Using a swarm platform, we found that the diagnostic performance was higher than individual radiologist performance in diagnosing pneumonia. Moreover, when results of both swarm sessions were combined, swarm-based diagnoses outperformed crowd-based majority vote. This has important implications as many studies involving deep-learning models often use either individual expert, consensus, or majority vote to provide ground truth labels for validation and test sets when stronger metrics, such as pathology results, are unavailable or not applicable.4,15,24,25 Results from our study shows that swarm-based diagnoses outperforms crowd-based diagnoses, and thus may represent a novel means for generating image labels that provide more accurate ground truth than conventional consensus labeling methods for training datasets for deep-learning algorithms. Moreover, some centers may not readily have access to experts, and labeling images through swarm sessions may allow such centers to achieve expert level labels.
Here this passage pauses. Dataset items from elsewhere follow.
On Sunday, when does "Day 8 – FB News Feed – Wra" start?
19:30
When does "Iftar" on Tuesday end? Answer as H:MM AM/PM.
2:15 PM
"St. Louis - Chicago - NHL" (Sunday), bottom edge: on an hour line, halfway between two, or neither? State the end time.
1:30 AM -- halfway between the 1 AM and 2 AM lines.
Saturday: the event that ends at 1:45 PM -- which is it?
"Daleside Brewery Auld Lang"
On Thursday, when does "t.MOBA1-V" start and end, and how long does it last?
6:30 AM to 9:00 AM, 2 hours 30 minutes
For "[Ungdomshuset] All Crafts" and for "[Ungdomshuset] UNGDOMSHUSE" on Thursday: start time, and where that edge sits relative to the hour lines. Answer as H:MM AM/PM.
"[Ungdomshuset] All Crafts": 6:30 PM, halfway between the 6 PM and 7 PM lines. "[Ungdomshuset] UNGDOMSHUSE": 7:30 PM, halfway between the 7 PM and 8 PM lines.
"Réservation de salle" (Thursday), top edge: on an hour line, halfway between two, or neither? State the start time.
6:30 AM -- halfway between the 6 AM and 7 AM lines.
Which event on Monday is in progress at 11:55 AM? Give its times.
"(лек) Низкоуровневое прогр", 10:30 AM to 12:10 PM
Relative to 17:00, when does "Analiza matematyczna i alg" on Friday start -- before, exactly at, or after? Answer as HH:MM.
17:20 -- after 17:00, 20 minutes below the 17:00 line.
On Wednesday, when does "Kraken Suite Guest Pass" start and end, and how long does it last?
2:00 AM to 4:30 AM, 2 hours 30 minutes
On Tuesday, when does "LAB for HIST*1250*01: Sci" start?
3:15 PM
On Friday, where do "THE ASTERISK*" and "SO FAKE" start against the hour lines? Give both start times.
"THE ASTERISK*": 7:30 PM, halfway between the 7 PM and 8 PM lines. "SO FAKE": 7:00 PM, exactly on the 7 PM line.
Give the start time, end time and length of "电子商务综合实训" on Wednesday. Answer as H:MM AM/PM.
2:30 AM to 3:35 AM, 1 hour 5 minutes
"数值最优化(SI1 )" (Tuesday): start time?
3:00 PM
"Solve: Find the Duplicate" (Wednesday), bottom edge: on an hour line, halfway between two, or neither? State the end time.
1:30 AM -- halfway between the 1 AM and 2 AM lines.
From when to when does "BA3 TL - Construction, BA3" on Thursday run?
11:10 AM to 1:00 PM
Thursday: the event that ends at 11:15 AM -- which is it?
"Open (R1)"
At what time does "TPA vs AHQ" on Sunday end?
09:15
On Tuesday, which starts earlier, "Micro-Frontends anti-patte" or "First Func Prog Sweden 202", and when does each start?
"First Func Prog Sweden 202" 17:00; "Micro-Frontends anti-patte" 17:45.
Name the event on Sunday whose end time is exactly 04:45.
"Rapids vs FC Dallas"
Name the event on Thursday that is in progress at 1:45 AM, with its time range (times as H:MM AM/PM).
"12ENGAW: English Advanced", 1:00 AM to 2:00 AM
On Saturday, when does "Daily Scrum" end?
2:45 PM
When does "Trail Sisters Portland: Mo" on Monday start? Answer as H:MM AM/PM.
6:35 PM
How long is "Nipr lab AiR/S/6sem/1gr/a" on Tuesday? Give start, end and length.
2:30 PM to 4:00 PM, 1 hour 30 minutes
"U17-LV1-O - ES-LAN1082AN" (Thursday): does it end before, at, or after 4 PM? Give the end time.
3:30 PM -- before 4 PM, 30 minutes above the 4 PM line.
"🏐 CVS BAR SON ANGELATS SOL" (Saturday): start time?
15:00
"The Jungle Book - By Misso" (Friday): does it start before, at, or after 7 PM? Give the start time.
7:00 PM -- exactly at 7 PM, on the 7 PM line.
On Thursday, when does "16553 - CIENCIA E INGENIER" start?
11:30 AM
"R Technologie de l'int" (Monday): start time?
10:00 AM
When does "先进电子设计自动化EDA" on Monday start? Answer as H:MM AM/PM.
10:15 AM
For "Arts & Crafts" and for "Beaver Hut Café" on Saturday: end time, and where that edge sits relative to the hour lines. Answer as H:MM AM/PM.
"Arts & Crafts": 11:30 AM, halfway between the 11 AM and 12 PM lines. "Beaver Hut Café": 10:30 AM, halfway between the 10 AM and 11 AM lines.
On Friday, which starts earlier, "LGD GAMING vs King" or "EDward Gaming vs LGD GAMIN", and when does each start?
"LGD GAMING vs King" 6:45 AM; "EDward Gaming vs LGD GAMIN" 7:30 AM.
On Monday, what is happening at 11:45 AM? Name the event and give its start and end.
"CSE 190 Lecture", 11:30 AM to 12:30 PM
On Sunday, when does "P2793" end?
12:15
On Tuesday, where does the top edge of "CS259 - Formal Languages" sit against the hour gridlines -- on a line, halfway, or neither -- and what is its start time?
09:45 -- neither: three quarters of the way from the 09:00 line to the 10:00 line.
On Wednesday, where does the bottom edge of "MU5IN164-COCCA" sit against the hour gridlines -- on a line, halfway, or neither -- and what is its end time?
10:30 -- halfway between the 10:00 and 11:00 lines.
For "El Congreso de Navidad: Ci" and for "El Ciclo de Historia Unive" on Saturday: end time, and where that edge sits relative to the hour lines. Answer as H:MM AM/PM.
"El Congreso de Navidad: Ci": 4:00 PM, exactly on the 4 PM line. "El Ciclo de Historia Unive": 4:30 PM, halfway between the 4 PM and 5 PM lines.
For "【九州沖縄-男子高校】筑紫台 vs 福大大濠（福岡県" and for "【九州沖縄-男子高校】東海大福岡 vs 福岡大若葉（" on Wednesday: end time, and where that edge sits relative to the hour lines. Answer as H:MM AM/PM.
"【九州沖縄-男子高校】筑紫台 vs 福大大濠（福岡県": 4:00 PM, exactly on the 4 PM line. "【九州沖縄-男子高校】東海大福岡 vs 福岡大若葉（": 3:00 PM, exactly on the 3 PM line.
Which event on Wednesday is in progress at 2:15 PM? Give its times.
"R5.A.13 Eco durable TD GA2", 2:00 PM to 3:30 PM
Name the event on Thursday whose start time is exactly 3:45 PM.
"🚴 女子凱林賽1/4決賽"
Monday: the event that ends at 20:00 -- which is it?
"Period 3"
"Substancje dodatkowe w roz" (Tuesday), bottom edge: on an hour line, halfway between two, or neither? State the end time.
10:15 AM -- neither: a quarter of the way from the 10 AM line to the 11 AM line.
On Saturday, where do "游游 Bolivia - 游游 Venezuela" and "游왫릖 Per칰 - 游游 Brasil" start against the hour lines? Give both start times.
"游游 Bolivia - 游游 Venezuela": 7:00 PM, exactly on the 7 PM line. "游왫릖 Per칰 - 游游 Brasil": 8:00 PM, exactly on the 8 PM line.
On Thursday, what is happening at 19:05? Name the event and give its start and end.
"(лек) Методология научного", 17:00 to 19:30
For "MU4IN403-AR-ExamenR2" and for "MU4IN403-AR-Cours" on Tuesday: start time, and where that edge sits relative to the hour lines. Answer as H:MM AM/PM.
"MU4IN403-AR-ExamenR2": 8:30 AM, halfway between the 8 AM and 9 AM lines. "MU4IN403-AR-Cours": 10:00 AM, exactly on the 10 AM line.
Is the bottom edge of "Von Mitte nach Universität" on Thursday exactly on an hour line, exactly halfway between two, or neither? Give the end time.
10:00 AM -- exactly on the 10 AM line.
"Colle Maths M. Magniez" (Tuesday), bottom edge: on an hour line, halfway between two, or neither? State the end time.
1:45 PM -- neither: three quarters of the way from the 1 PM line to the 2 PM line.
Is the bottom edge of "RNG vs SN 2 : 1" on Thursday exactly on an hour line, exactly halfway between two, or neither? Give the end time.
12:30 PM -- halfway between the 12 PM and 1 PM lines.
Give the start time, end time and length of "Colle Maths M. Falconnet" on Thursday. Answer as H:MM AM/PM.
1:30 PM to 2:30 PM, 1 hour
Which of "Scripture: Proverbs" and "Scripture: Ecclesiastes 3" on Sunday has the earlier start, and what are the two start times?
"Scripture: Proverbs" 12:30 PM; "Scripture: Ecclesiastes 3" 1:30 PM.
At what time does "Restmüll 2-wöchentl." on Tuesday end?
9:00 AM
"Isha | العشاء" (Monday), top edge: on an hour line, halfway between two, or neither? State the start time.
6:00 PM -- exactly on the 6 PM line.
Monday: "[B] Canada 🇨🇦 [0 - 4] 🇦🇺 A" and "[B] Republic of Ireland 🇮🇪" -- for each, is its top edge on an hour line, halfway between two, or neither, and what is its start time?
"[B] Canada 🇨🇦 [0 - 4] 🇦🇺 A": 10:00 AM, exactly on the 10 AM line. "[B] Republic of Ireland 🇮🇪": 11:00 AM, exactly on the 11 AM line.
It has been well-established that crowds of people can outperform individuals and achieve estimates close to the true value that would otherwise not be possible with individual estimates, a concept known as “wisdom of crowd effect”.26,27,28,29,30 In fact, the use of this effect specifically for medical decision making has also been described.31,32,33,34 However, this effect is a statistical aggregation of individual estimates. Traditionally, its power is shown through votes, conducting polls, or collecting surveys such that the input from each individual member is captured in isolation (or near isolation) and then combined with the data collected from other members to then pass through a post-hoc statistical processing. Thus, the dynamics of a real-time collaboration and negotiation are void within these types of “crowds.” Studies have also shown that wisdom of crowd effect could be undermined by social influence, and that the crowd-based decision can be biased resulting in tending away from higher accuracy compared to the individual.28,35,36 This is, however, dependent on how the communication network for information exchange is structured.37

Modeled after complex decision processes used by swarming honeybees, the real-time algorithms that connect users of the Swarm platform enable human groups to work together to integrate noisy and incomplete information, weigh competing alternatives, and converge on unified decisions in real-time synchrony. In this way, the swarm-based technology utilized in this study enabled networked groups of radiologists to outperform individual radiologists, groups of radiologists taking a traditional vote, and the CheXNet deep-learning system when diagnosing pneumonia on chest radiographs.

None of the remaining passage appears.